Material for this exercise section start

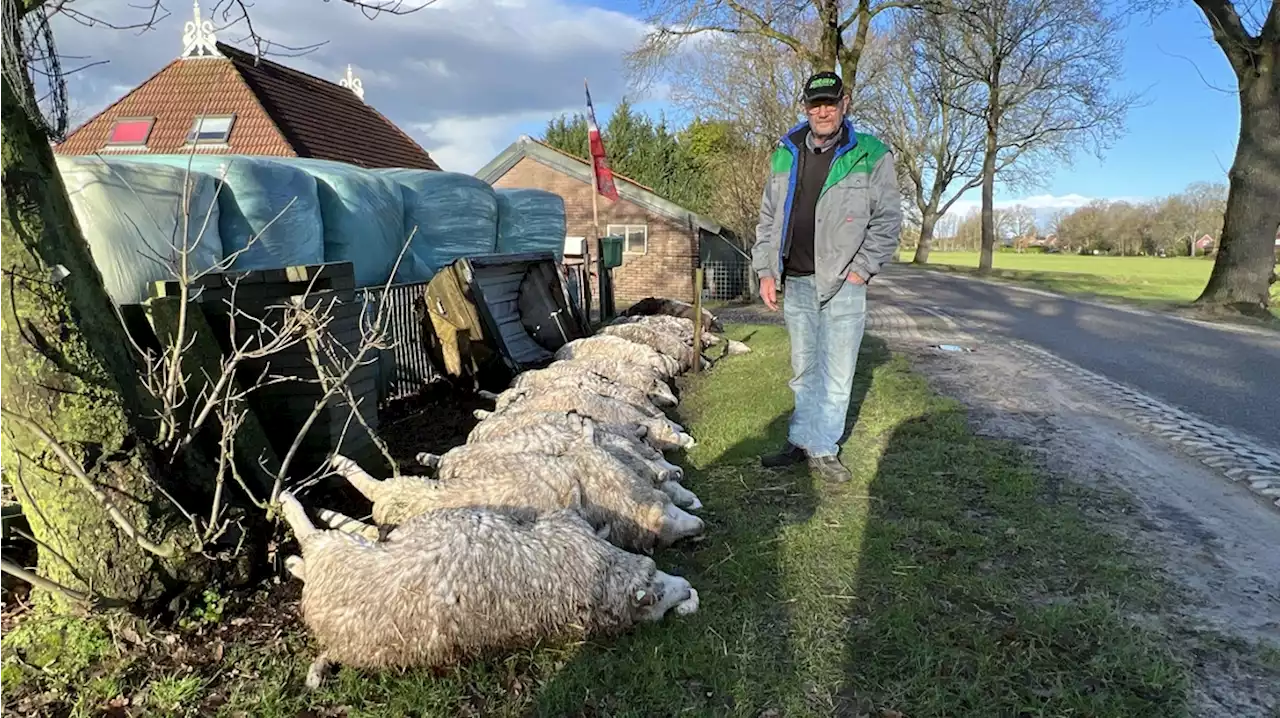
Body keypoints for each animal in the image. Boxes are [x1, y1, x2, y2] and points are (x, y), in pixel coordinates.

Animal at [275, 488, 701, 686]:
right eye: (656, 584)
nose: (687, 589)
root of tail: (336, 642)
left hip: (337, 555)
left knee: (310, 541)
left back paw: (290, 514)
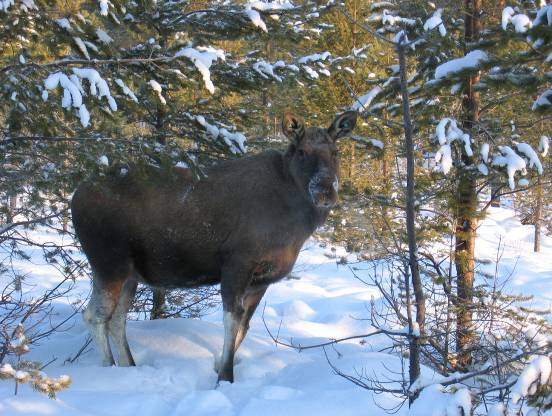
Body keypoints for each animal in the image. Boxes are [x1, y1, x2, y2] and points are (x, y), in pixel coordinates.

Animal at [71, 110, 358, 384]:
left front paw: (221, 368)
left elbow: (244, 327)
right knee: (95, 315)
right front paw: (224, 377)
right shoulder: (237, 264)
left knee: (118, 319)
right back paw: (110, 369)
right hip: (109, 262)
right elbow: (232, 322)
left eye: (335, 152)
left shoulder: (262, 280)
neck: (296, 226)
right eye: (301, 152)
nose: (324, 190)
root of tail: (76, 194)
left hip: (131, 272)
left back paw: (129, 366)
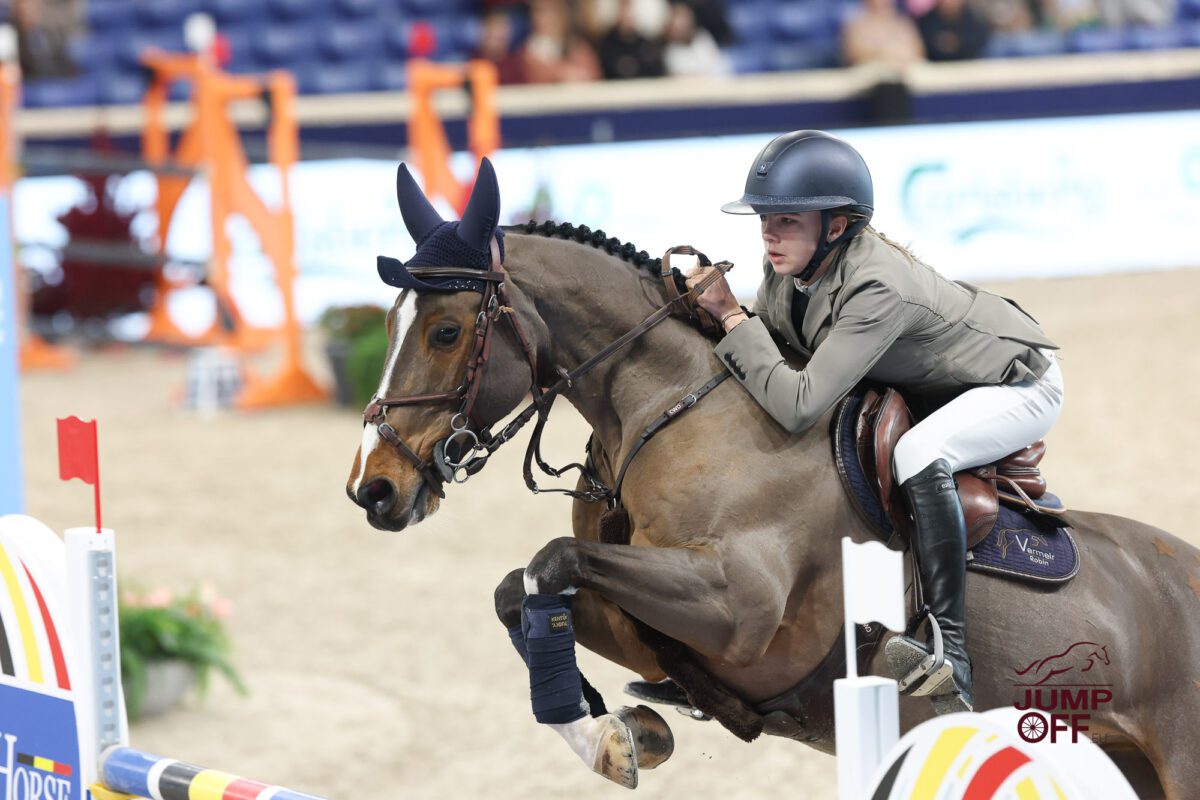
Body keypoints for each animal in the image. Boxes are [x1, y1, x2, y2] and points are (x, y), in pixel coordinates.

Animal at [346, 167, 1200, 799]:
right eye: (388, 325)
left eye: (446, 330)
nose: (372, 489)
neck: (670, 410)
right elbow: (520, 588)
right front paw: (624, 732)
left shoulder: (740, 614)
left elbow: (550, 560)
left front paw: (608, 737)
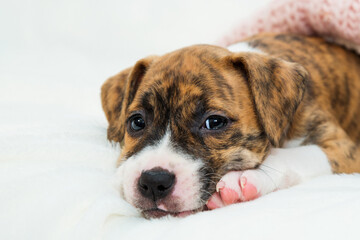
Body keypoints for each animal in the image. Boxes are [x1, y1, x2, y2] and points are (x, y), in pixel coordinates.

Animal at [100, 32, 360, 218]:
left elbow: (297, 155)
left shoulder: (345, 149)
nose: (154, 181)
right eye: (137, 122)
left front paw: (247, 176)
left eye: (214, 122)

Material for this exercise section end

Required action -
Output every record above exactly, leaving out the pictures.

Answer area -
Body keypoints for each animal in the image. Boxes are [x1, y1, x2, y2] and points are (x, y), in pixel coordinates.

Animal at [275, 488, 701, 686]:
right eye: (656, 584)
nose: (687, 589)
root of tail: (336, 642)
left hip: (337, 555)
left knee: (310, 541)
left back paw: (290, 514)
Body keypoints for each animal in the image. Boxes are [x1, y1, x2, y2] and points are (x, y), in pixel coordinates.

Animal at [71, 110, 358, 384]:
left front paw: (221, 368)
left elbow: (244, 327)
right knee: (95, 315)
right front paw: (224, 377)
right shoulder: (237, 264)
left knee: (118, 319)
right back paw: (110, 369)
right hip: (109, 262)
right elbow: (232, 322)
left eye: (335, 152)
left shoulder: (262, 280)
neck: (296, 226)
right eye: (301, 152)
nose: (324, 190)
root of tail: (76, 194)
left hip: (131, 272)
left back paw: (129, 366)
Body keypoints for each animal in the image. Boxes are [x1, y1, x2, y2] and points are (x, y), in pixel coordinates.

Animal at [346, 167, 1200, 799]:
right eye: (388, 325)
left eye: (446, 330)
nose: (372, 489)
neck: (670, 410)
right elbow: (520, 588)
right front paw: (624, 732)
left shoulder: (740, 614)
left elbow: (550, 560)
left front paw: (608, 737)
Body keypoints for each animal in the image. Boxes are [x1, y1, x2, y2] and points are (x, y), in pixel coordinates.

Animal at [100, 32, 360, 218]:
left elbow: (297, 155)
left shoulder: (345, 149)
nose: (154, 181)
right eye: (137, 122)
left front paw: (247, 176)
left eye: (214, 122)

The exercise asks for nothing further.